22 July 2008
First off, I’m OK. I was at home when a second tractor driver in three weeks went on an attack before being shot dead by a civilian and a Border Policeman. We can only hope and work for happier days ahead, not just because of today's events.
Looking through the job classifieds has become a morning ritual as commonplace as drinking my cup of instant coffee. It’s a long and arduous process, sifting through the innumerable ads of hi-tech companies, with slim pickings for a graduate student like me who’s only in school twice a week and is looking to use his brain while working.
The group of us who were friends at NYU and moved to Israel started a new tradition of kidnapping each other on our birthdays and going on a road trip. ‘Kidnapping’ being a relative term in this region, of course. After lots of deliberation on the destination, we decided to take a trip to Nazareth, with me playing the role of “unofficial tour guide” (lest be accosted by licensed tour guides and possibly fined by a roving Ministry of Tourism official). After a quick ride up, we climb the Lower Galilee mountains, getting lost in the terracing roads. For a major tourist destination, singage in any language is at a serious loss.
Nazareth is the largest Arab city in Israel and as such one sees stark contrasts between the sites connected to the Annunciation and Jesus, and the Muslim majority population that has displaced the traditionally large Christian population. Coming from Jerusalem, the small streets and sprawling outdoor market look practically the same, albeit without the security precautions. I’m still kicking myself that I didn’t bring a camera to capture the poster of an Arab summer camp sponsored by the Israeli Communist party (a bright red poster in Arabic with a picture of a swimming pool underneath a hammer-and-sickle) and a poster for an Islamic fundamentalist group just under the Roman Catholic Basilica of the Annunciation. After sightseeing and a short tour, we climb upwards to a lookout over the entire area. Being the summer the 30-minute, 30 degree ascent left us exhausted yet satisfied from the view of the entire area, with me in typical tour guide fashion pointing out the sites we could see “on a clear day.” Back down the hill for food, we ended up at one of the most famous restaurants in Israel, enthralled by endless salads (my picks: fried cauliflower in tehina and baby spinach with sesame oil) and a perfectly juicy lamb dinner prepared right in front of us. Yummmm.

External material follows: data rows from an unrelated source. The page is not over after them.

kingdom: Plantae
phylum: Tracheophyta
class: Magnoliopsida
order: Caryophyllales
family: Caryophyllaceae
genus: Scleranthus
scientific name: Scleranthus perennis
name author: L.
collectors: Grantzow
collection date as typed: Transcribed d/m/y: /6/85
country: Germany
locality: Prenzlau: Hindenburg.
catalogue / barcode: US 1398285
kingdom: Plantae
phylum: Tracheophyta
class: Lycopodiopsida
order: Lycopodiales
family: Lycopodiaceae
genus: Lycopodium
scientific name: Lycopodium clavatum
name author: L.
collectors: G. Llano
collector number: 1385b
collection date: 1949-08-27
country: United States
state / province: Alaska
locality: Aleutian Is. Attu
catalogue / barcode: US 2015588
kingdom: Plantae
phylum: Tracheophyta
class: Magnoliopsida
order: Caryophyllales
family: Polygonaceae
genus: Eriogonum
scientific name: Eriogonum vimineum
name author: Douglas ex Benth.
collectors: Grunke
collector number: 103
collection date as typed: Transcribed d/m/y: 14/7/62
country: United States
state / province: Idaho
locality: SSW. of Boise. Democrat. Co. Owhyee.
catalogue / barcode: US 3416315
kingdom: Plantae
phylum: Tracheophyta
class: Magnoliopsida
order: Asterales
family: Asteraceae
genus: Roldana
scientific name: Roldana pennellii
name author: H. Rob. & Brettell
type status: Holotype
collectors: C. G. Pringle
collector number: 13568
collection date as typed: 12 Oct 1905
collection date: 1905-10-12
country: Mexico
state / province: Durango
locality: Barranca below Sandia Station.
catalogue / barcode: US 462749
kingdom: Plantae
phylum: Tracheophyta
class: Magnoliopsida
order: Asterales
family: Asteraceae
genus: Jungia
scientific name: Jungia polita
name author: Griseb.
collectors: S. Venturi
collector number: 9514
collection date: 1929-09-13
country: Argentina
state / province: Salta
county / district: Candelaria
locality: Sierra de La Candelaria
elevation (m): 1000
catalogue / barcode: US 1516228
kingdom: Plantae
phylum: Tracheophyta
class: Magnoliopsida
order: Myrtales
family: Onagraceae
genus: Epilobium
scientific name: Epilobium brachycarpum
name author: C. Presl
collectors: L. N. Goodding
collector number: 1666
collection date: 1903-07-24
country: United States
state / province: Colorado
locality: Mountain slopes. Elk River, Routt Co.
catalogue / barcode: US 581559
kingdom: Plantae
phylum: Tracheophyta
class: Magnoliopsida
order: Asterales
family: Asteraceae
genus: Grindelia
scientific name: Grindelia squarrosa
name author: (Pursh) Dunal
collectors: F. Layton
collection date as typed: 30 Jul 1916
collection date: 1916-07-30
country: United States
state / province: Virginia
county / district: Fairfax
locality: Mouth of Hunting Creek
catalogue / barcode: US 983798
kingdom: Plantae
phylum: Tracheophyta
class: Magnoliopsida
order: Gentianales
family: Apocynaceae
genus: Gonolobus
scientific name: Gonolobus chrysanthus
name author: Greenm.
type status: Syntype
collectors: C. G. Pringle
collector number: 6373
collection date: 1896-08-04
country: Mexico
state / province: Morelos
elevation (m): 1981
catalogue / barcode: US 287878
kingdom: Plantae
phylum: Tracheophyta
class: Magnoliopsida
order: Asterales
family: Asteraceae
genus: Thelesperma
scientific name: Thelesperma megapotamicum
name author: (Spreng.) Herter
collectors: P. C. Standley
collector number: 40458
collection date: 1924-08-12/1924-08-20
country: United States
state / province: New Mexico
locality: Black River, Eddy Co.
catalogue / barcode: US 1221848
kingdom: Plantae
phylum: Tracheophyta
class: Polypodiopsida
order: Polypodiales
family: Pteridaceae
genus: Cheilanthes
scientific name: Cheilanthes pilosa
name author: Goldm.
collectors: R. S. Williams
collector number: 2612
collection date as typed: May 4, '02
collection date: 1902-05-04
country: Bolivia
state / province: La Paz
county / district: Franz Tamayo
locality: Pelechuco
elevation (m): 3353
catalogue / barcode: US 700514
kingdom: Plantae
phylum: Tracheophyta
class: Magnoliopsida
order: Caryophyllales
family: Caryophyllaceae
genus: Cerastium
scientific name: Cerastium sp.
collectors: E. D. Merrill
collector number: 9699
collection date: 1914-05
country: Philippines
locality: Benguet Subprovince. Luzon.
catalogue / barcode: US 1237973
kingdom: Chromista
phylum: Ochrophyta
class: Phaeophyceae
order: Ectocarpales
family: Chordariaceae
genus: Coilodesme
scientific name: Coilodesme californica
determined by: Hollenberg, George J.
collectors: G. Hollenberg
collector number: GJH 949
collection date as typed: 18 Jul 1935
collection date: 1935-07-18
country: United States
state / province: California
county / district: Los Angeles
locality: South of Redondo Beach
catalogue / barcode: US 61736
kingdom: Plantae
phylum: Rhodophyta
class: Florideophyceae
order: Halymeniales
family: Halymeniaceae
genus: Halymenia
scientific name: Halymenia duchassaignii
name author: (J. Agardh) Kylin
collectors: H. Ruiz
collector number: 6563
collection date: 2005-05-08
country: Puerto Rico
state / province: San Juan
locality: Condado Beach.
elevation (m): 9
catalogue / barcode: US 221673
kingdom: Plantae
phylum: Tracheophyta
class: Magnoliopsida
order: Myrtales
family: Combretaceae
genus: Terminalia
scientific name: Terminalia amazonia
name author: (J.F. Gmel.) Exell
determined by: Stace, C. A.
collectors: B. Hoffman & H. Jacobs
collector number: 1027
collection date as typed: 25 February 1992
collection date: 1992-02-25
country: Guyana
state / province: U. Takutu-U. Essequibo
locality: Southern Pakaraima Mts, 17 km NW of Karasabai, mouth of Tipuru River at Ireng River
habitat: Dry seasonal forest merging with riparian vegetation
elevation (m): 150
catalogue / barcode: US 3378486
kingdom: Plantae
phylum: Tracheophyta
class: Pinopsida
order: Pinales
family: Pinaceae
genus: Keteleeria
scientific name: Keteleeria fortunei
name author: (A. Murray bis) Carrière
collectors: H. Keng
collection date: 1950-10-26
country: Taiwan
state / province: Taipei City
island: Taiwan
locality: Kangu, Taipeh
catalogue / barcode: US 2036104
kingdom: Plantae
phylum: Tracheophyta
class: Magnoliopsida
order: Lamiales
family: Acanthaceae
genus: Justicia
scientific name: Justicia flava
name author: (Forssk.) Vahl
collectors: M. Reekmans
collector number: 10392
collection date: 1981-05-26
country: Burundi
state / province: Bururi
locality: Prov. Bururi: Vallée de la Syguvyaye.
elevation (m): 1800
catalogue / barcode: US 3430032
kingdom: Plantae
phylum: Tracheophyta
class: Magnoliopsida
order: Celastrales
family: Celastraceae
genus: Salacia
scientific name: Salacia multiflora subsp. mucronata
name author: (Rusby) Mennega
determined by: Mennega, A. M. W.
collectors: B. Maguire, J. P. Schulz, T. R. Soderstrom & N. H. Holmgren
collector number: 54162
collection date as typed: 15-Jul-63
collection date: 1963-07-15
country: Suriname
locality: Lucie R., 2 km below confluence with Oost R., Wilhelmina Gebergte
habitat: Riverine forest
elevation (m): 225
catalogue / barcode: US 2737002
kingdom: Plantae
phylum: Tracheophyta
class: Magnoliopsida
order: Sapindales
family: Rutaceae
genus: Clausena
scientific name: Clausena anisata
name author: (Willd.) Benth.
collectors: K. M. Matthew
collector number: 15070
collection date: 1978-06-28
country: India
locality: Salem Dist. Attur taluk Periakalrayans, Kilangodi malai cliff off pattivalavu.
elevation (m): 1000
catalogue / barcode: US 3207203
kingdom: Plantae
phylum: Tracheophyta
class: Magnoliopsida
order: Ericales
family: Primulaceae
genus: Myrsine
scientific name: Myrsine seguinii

A few days later it was time for Jerusalem’s annual wine festival. Located in the Israel Museum’s sculpture garden, the event epitomizes yuppiness in a city which is quickly replacing its yuppie population for the ultra-Orthodox crowd. The last time I was there, live jazz set the scene for would-be connoisseurs who strolled around with their all-you-can-drink glasses, trying to look dignified with a wine buzz. This year, on a Tuesday night, it was yuppie bedlam: the ticket line wrapped around the barriers like the most popular roller-coaster at an amusement park; and the event was mobbed with people, from the “Gimme whatever’s red!” guy to the attempting-to-be-a-oenophile to the “I’m so drunk!” reveler. There was another photo opportunity lost, just like in Nazareth and just as culture-shocked: While one gentleman offered his date his jacket to fend off the cool Jerusalem night, another man offered his talit katan to female friend as a scarf. Only in Jerusalem?
The night was the followed in the morning by the media spectacle that was the exchange for the Israeli soldiers Ehud Goldwasser and Eldad Regev. I managed to wake up in time, with little residual effects from the previous night, to watch the live coverage. It was as if the last two years led up the few seconds when, answering a “reporter’s” question about whether the two soldiers were alive or dead, the Hizbullah spokesman in melodramatic fashion answered “Let’s find out” and out come two coffins. A huge thud followed by mournful violins went through my mind at the savagery of it all (kidnapped from the Israeli side of the border, no word on their fate for two years, exchanging the shameless Samir Kuntar without more concrete word on Ron Arad), finally coming to an end. I think every Israeli, regardless of their origin, wanted an American fairytale ending to this sad chapter in our history, hoping at least one of the two would be alive or that the bodies in the coffins would prove to not be those of Ehud and Eldad. While their families deserved an end to their misery and “Redemption of Captives” is a commandment in Jewish tradition, no one wanted an ending as sad as this one.
Happy and sad, light and dark, it's a bipolar kind of life here. I’ll do my best to keep up with the updating.